Insight into Atlanta’s Craft Labor Shortage
The SaportaReport, which provides insights on Atlanta from veteran journalists, posted an interesting article featuring guest columnist Kevin Kuntz. Kuntz is the president of the Southeast Division of McCarthy Building Co., Inc. and president of the Associated General Contractors of Georgia. Kuntz’s article ‘Solving Atlanta’s craft labor shortage: Changing perceptions, continuing education” can be found here. Here are some takeaways from the article:
Did you know that Georgia has been ranked as the best state in the United States for doing business for five consecutive years? A large chunk of businesses are relocating to metro Atlanta to set up operations; however, there are 225,000 unfilled positions in Georgia. 53,000 of those are craft labor openings, per the Construction Labor Market Analyzer.

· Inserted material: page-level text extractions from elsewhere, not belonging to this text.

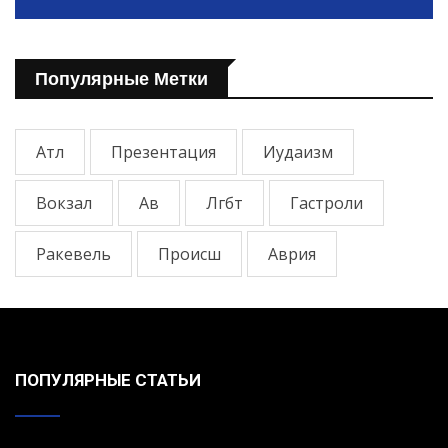
Популярные Метки
Атл
Презентация
Иудаизм
Вокзал
Ав
Лгбт
Гастроли
Ракевель
Происш
Аврия
ПОПУЛЯРНЫЕ СТАТЬИ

Unfortunately, as Kuntz mentions, “if skilled trades and professions can’t keep up with employer demands, businesses will lose their appetite for developing in our city.”
One major issue is a lack of young professionals available to replace the ones aging out of the work force. For every four-and-a-half to five individuals who are retiring or leaving the industry, there is only one person trickling in. To stay competitive, thousands of new employees are needed. According to the article, young men and women do not see construction as a viable career path. The issue appears to be a misunderstanding of the various opportunities available in construction. Construction is not limited to hard labor. There are opportunities for individuals with minds made for engineering, professionals with leadership skills made for project management, or those with a desire to be on a project site supervising the construction of a building. We know this as professionals who work in the industry, but it’s incredibly important that this is made known to young adults searching for a career path.
Importantly, the shortage of skilled laborers is really an opportunity to increase the amount of women in the industry. According to Kuntz, females only make up nine percent of the construction workforce. Less than three percent of those woman are in production roles. I found Kuntz’s take incredibly insightful:
“Recruiting more women to the construction industry can provide more diverse thinking that improves client service, as well as better reflect the communities for which we build. As we look for a solution to the industry’s labor shortage, we must empower women already in the construction industry to advocate for women entering the job market, showing that there is a place for them in our industry.”
Kuntz noted that the industry can only “do so much on its own.” He encourages those in young people’s lives such as parents, counselors, and educators, to really ‘plant the seeds’ so to speak. There are so many aspects of the industry that require various skills, trades, and passions. With the increase in development, especially in Georgia, going into the industry is one of the safest and wisest choices a young person could make.